Why not Vagrant? Because cloud servers usually already run Linux natively. There’s no need to run Linux Virtual Machines (provisioned by Vagrant) on top of Linux hardware, provided by the Cloud provider. This adds extra overhead and limits the possibility to scale and run a higher number of apps in parallel on top of the same cloud hardware (e.g. you can only run a few instances of your web app, replicated, on top of an AWS EC2 machine, whereas with Docker you can run a couple of dozen replicas, due to the lack of virtualization overhead; additionally Docker doesn’t require the third-party virtualization software like VirtualBox or VMware).

When to use Vagrant and not Docker?

If you have a cross-functional with different expertise levels (including junior developers who know very little about best practices and the proper configuration of their work environment).

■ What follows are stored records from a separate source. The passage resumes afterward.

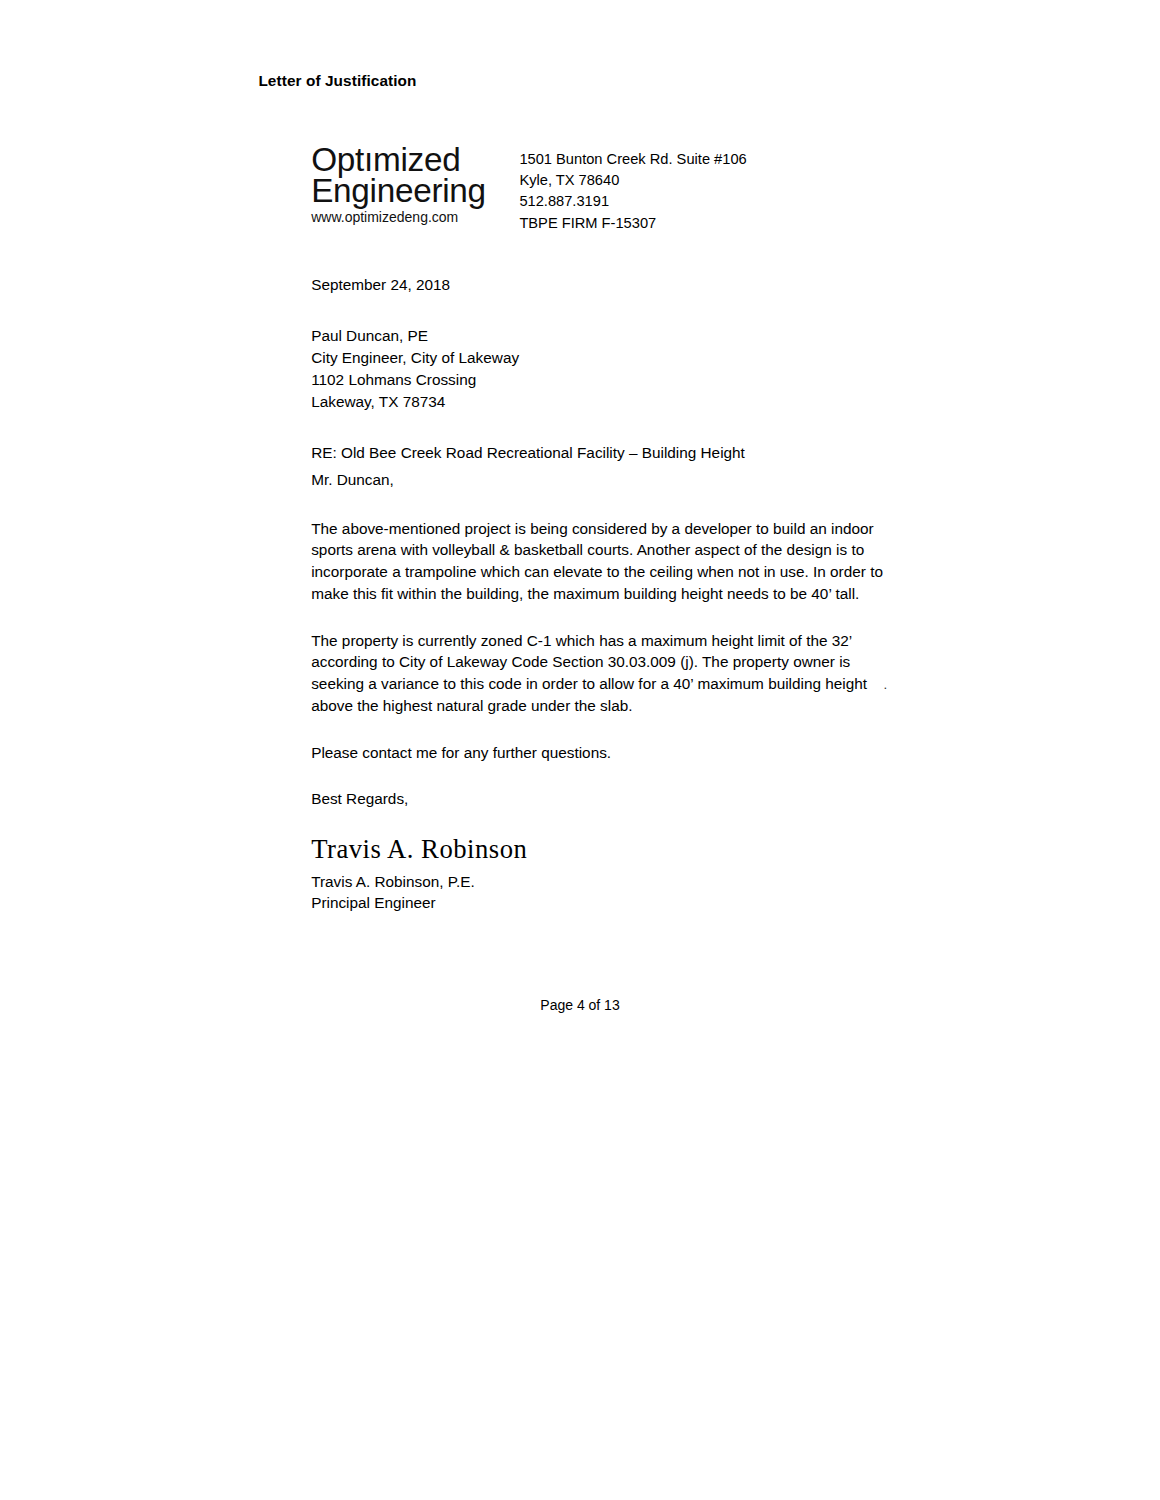Letter of Justification
Optımized Engineering www.optimizedeng.com
1501 Bunton Creek Rd. Suite #106
Kyle, TX 78640
512.887.3191
TBPE FIRM F-15307
September 24, 2018
Paul Duncan, PE
City Engineer, City of Lakeway
1102 Lohmans Crossing
Lakeway, TX 78734
RE: Old Bee Creek Road Recreational Facility – Building Height
Mr. Duncan,
The above-mentioned project is being considered by a developer to build an indoor sports arena with volleyball & basketball courts. Another aspect of the design is to incorporate a trampoline which can elevate to the ceiling when not in use. In order to make this fit within the building, the maximum building height needs to be 40’ tall.
The property is currently zoned C-1 which has a maximum height limit of the 32’ according to City of Lakeway Code Section 30.03.009 (j). The property owner is seeking a variance to this code in order to allow for a 40’ maximum building height above the highest natural grade under the slab.
Please contact me for any further questions.
Best Regards,
Travis A. Robinson
Travis A. Robinson, P.E.
Principal Engineer
.
Page 4 of 13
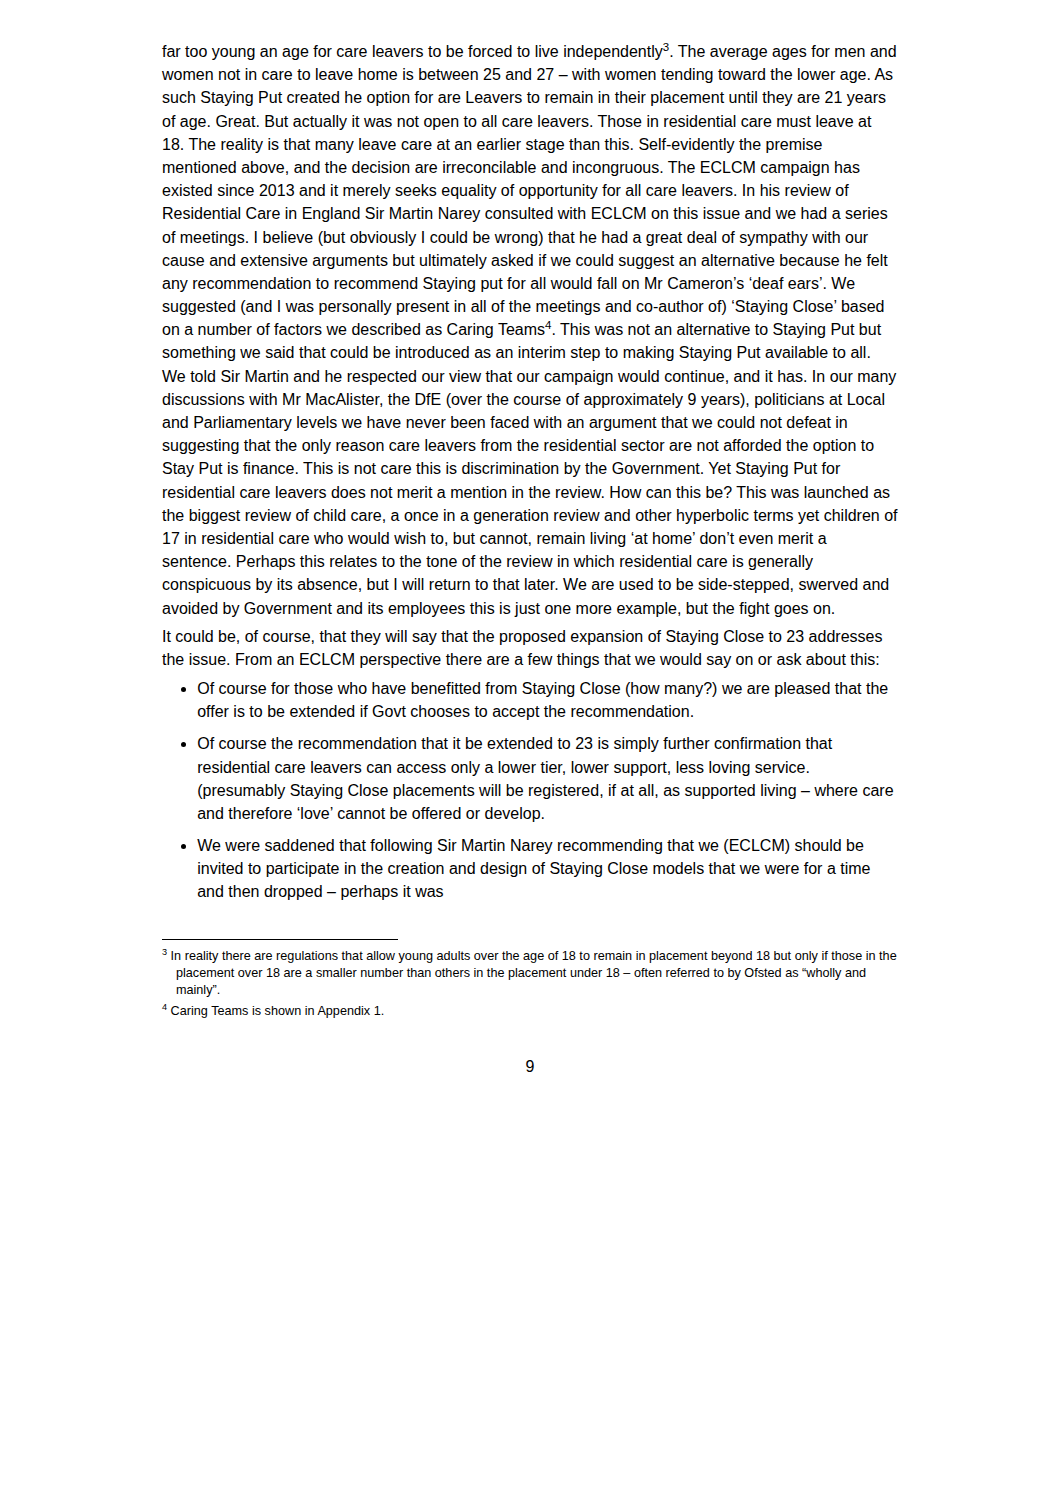far too young an age for care leavers to be forced to live independently3. The average ages for men and women not in care to leave home is between 25 and 27 – with women tending toward the lower age. As such Staying Put created he option for are Leavers to remain in their placement until they are 21 years of age. Great. But actually it was not open to all care leavers. Those in residential care must leave at 18. The reality is that many leave care at an earlier stage than this. Self-evidently the premise mentioned above, and the decision are irreconcilable and incongruous. The ECLCM campaign has existed since 2013 and it merely seeks equality of opportunity for all care leavers. In his review of Residential Care in England Sir Martin Narey consulted with ECLCM on this issue and we had a series of meetings. I believe (but obviously I could be wrong) that he had a great deal of sympathy with our cause and extensive arguments but ultimately asked if we could suggest an alternative because he felt any recommendation to recommend Staying put for all would fall on Mr Cameron’s ‘deaf ears’. We suggested (and I was personally present in all of the meetings and co-author of) ‘Staying Close’ based on a number of factors we described as Caring Teams4. This was not an alternative to Staying Put but something we said that could be introduced as an interim step to making Staying Put available to all. We told Sir Martin and he respected our view that our campaign would continue, and it has. In our many discussions with Mr MacAlister, the DfE (over the course of approximately 9 years), politicians at Local and Parliamentary levels we have never been faced with an argument that we could not defeat in suggesting that the only reason care leavers from the residential sector are not afforded the option to Stay Put is finance. This is not care this is discrimination by the Government. Yet Staying Put for residential care leavers does not merit a mention in the review. How can this be? This was launched as the biggest review of child care, a once in a generation review and other hyperbolic terms yet children of 17 in residential care who would wish to, but cannot, remain living ‘at home’ don’t even merit a sentence. Perhaps this relates to the tone of the review in which residential care is generally conspicuous by its absence, but I will return to that later. We are used to be side-stepped, swerved and avoided by Government and its employees this is just one more example, but the fight goes on.
It could be, of course, that they will say that the proposed expansion of Staying Close to 23 addresses the issue. From an ECLCM perspective there are a few things that we would say on or ask about this:
Of course for those who have benefitted from Staying Close (how many?) we are pleased that the offer is to be extended if Govt chooses to accept the recommendation.
Of course the recommendation that it be extended to 23 is simply further confirmation that residential care leavers can access only a lower tier, lower support, less loving service. (presumably Staying Close placements will be registered, if at all, as supported living – where care and therefore ‘love’ cannot be offered or develop.
We were saddened that following Sir Martin Narey recommending that we (ECLCM) should be invited to participate in the creation and design of Staying Close models that we were for a time and then dropped – perhaps it was
3 In reality there are regulations that allow young adults over the age of 18 to remain in placement beyond 18 but only if those in the placement over 18 are a smaller number than others in the placement under 18 – often referred to by Ofsted as “wholly and mainly”.
4 Caring Teams is shown in Appendix 1.
9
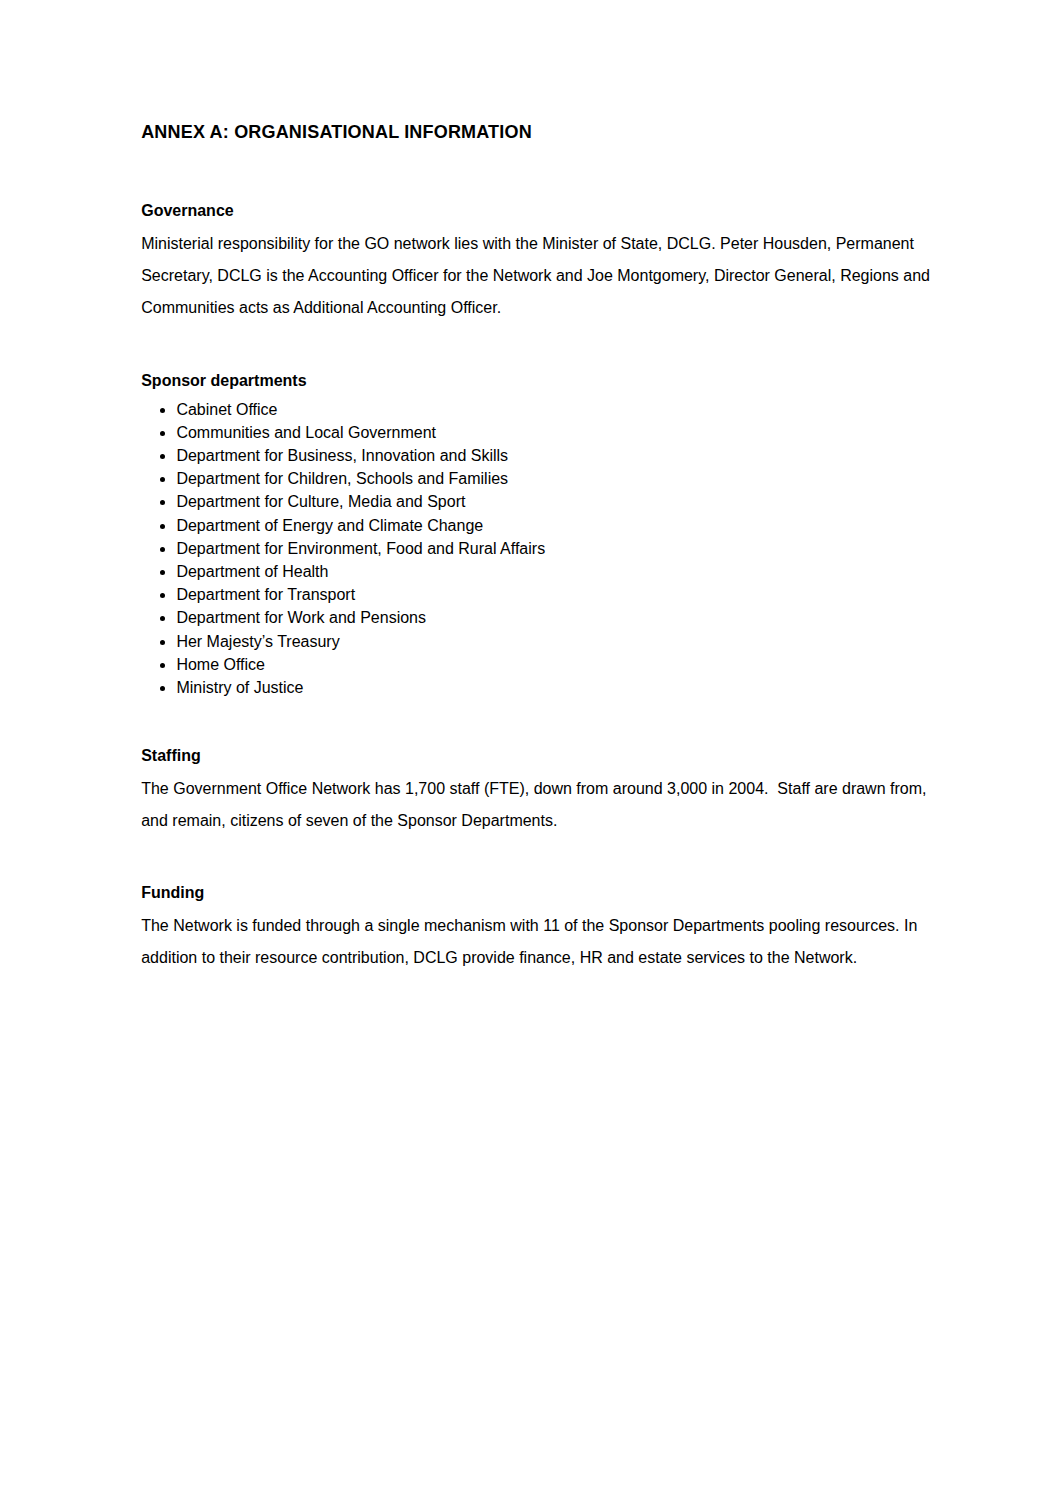ANNEX A: ORGANISATIONAL INFORMATION
Governance
Ministerial responsibility for the GO network lies with the Minister of State, DCLG. Peter Housden, Permanent Secretary, DCLG is the Accounting Officer for the Network and Joe Montgomery, Director General, Regions and Communities acts as Additional Accounting Officer.
Sponsor departments
Cabinet Office
Communities and Local Government
Department for Business, Innovation and Skills
Department for Children, Schools and Families
Department for Culture, Media and Sport
Department of Energy and Climate Change
Department for Environment, Food and Rural Affairs
Department of Health
Department for Transport
Department for Work and Pensions
Her Majesty’s Treasury
Home Office
Ministry of Justice
Staffing
The Government Office Network has 1,700 staff (FTE), down from around 3,000 in 2004. Staff are drawn from, and remain, citizens of seven of the Sponsor Departments.
Funding
The Network is funded through a single mechanism with 11 of the Sponsor Departments pooling resources. In addition to their resource contribution, DCLG provide finance, HR and estate services to the Network.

If you run a remote software development team and want to enforce a consistent and well-working development environment with the possibility of “version control” (incremental updates) of that environment.

If you are working with a legacy app that requires complex configuration or OS-specific dependencies (e.g. special PHP extensions installed, FFMPEG, cURL, imagemagick, etc) but your team uses different underlying Operating Systems.

What is your experience working with Docker and Vagrant? Do you have a favorite?